Restauremos a soberania, invistamos nas nossas forças armadas. Comida, apoio logístico e respeito pelas forcas armadas reforçará o respeito das forças armadas pelo povo.
Quero insistir aqui num aspeto que ninguém nos diz: os incidentes das forças armadas contra a população e contra a imprensa são promovidos propositadamente para descreditar as nossas forças e promover o famoso terrorismo, que ainda não conseguimos definir. Não existe terrorismo em Cabo Delgado. Existe um esquema por aqueles que beneficiam das minas, do gás, das madeiras e outros recursos de Cabo Delgado. Matar, intimidar e descreditar as forças armadas, não dar comida nem logística, salários atrasados, enquanto o povo recebe comida de forças estrangeiras.
Eu tenho sérias dúvidas de que um soldado Moçambicano esteja satisfeito com a presença renovada de forças armadas estrangeiras, um certificado claro da nossa incompetência. Com tantos combatentes da Frelimo e da Renamo nas folhas salariais, existe aqui uma contradição dialética.
Passemos agora ao mais importante elemento determinante da situação em que vivemos faz agora mais de dois meses:
2. A JUVENTUDE
Antes de falar de jovens, quero falar de mim mesmo. Não sou jovem, mas eis aqui os gastos mensais mínimos na minha família (e somos apenas 3 pessoas), excluindo gastos de viatura, do condomínio onde moro, e outros próprios da minha situação particular:
Guarda: 3.000MT
Ajudante de casa: 3.000MT
Eletricidade: 3.000MT
Água: 1.200MT
DSTV: 3,800MT
Comida: 8.000MT (exclui saídas, restaurantes, camarão, etc.)

OBJETIVO DO EXERCÍCIO:
Responda a estas perguntas com base no texto sobre Cabo Delgado:
1. Segundo o texto, o que existe em Cabo Delgado em vez de terrorismo?
2. Quantas pessoas compõem a família de quem escreve?
3. Qual é o gasto mensal com água na lista apresentada?

MATERIAL FORNECIDO:
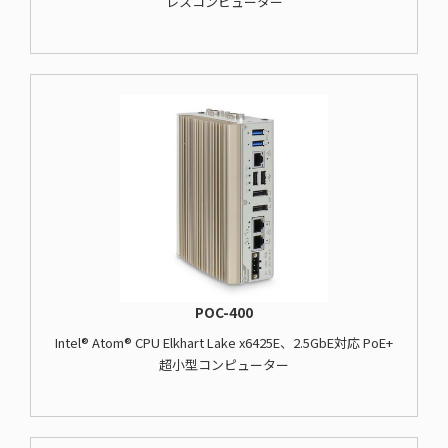
レスコンピューター
POC-400
Intel® Atom® CPU Elkhart Lake x6425E、2.5GbE対応 PoE+
超小型コンピューター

RESULTADO DA TAREFA:
1. Um esquema por aqueles que beneficiam das minas, do gás, das madeiras e outros recursos de Cabo Delgado.
2. Três pessoas.
3. 1.200MT.